January 25, 2011

Early rhubarb: back in the pink!


I am very excited about the new products we are taking to market this season.

As a young girl, I loved rhubarb, even the khaki coloured stuff that caused so much bemoaning in the school dinner queue.

The 'Rhubarb triangle' in West Yorkshire, located between Wakefield, Morley and Rothwell supply us with the early rhubarb used in our new product range. Early forced rhubarb is a far cry from the more familiar harshly flavoured overgrown outdoor stems. Their slender magenta spears have a sherbet-tangy flavour and delicate texture that make them the crème de la crème, rhubarb’s premier cru.

Why Yorkshire rhubarb?

Only a few decades ago Yorkshire was producing 90% of the worlds forced rhubarb. This is now much less with forced rhubarb being imported from countries such as Holland.

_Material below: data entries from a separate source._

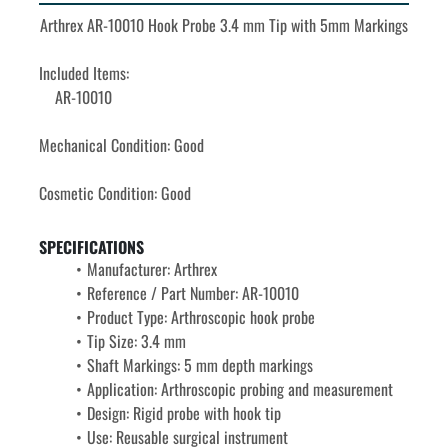
Arthrex AR-10010 Hook Probe 3.4 mm Tip with 5mm Markings
Included Items: 
	AR-10010
Mechanical Condition: Good
Cosmetic Condition: Good
SPECIFICATIONS
Manufacturer: Arthrex
Reference / Part Number: AR-10010
Product Type: Arthroscopic hook probe
Tip Size: 
3.4 mm
Shaft Markings: 
5 mm depth markings
Application: Arthroscopic probing and measurement
Design: Rigid probe with hook tip
Use: Reusable surgical instrument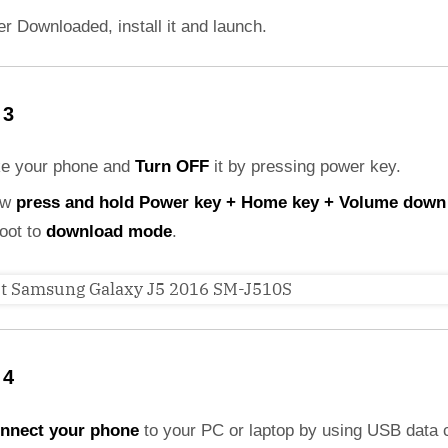
er Downloaded, install it and launch.
 3
ke your phone and
Turn OFF
it by pressing power key.
ow
press and hold Power key + Home key + Volume down
boot to
download mode
.
 4
nnect your phone
to your PC or laptop by using USB data 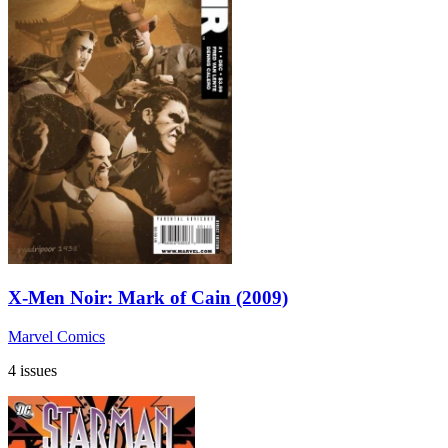
X-Men Noir: Mark of Cain (2009)
Marvel Comics
4 issues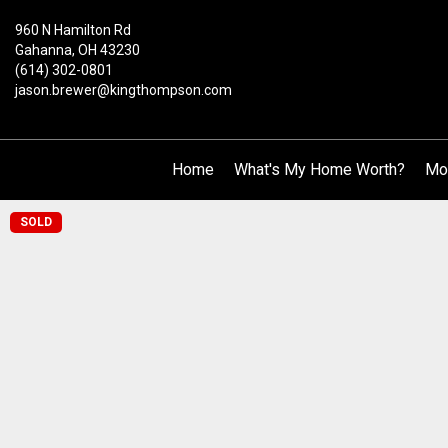
960 N Hamilton Rd
Gahanna, OH 43230
(614) 302-0801
jason.brewer@kingthompson.com
Home
What's My Home Worth?
Mo
SOLD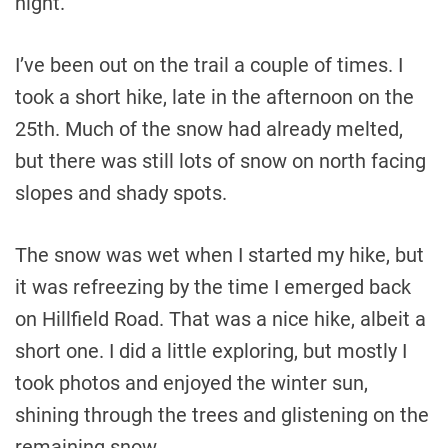
night.
I’ve been out on the trail a couple of times. I
took a short hike, late in the afternoon on the
25th. Much of the snow had already melted,
but there was still lots of snow on north facing
slopes and shady spots.
The snow was wet when I started my hike, but
it was refreezing by the time I emerged back
on Hillfield Road. That was a nice hike, albeit a
short one. I did a little exploring, but mostly I
took photos and enjoyed the winter sun,
shining through the trees and glistening on the
remaining snow.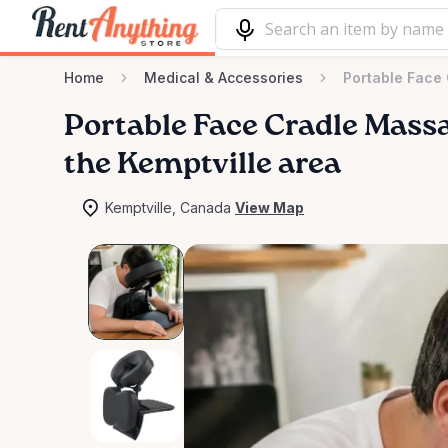
Home
Medical & Accessories
Portable Face
Portable
Face
Cradle
Mass
the Kemptville area
Kemptville, Canada
View Map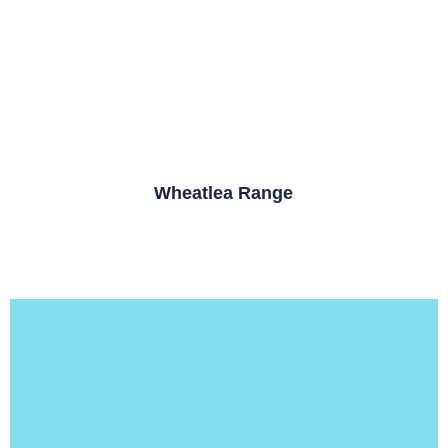
Wheatlea Range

To produce forced rhubarb takes a minimum of 2½ years. The rhubarb roots (crowns) are grown outdoors for 2-3 years. They are then lifted and left on top of the ground until either a frosty spell of weather or cold rain. This is needed to trick the crown into growth once in the shed.

An outdoor crop is not harvested to ensure the crown has the energy within it to produce quality stalks in the forcing sheds. The large crowns are placed in the shed by hand so they are not damaged. They have to be carefully placed close together and the right way up. This happens around the beginning of November.

The rhubarb is grown in warm dark sheds. It is this combination that encourages the plant to grow. Originally coal was used to heat the sheds but diesel is now used due to the Clean Air Act.

Traditionally candlelight is used in the sheds to harvest the crop, soft light will not affect the rhubarb’s growth. The rhubarb is harvested between December and the end of March. It is expensive to produce, as it is labour intensive requiring many man-hours to lift in the fields and place in the sheds.

After the forced rhubarb has finished the crowns are composted, all their energy is used in one harvest. New crowns have to be used each year.

Intrigued? If you've never tried early rhubarb before, come and sample the flavour of this tightly seasonal delicacy at our stall. We will be selling our new range at Bath Farmer's Market at Green Park Station on the 1st, 3rd & 4th Saturday of the month, or at Frome Farmer's Market at the Cheese & Grain on the 2nd Saturday of the month.

Expect to find some or all of the following:

Early Rhubarb Jam
This light, soft jam is good mixed with yoghurt, spooned over ice-cream, or serve with meringues and a dollop of thick cream for a quick and easy pudding.

Early Rhubarb & Stem Ginger Jam
Crystallised stem ginger gives a nice bite and warmth to this jam. Perfect with sourdough toast, or you can warm it and use it to glaze a bread and butter pudding after baking.

Early Rhubarb & Rosemary Jelly
This jelly makes a delicious alternative to the traditional mint sauce served as an accompaniment to lamb. Works equally well with oily fish such as mackerel.

Early Rhubarb & Fig Jam
A soft set jam with dried Lerida figs. Lovely served with muffins crumpets, or freshly baked brioche. Alternatively, serve with goat’s cheese and thick crusty bread.

Early Rhubarb & Hibiscus Flower Syrup.
This concentrated fruity syrup is made from 100% strained rhubarb juice, sweetened with sugar and infused with the calyces of hibiscus flowers. Hibiscus is a genus of flowering plants in the mallow family that are native to warm-temperate, subtropical and tropical regions throughout the world. Hibiscus has a cranberry-like flavour and blends well with early rhubarb. Either dilute to taste (usually one part syrup to four or five parts water) with fizzy water and plenty of ice, or drizzle neat over pancakes, waffles, or rice pudding.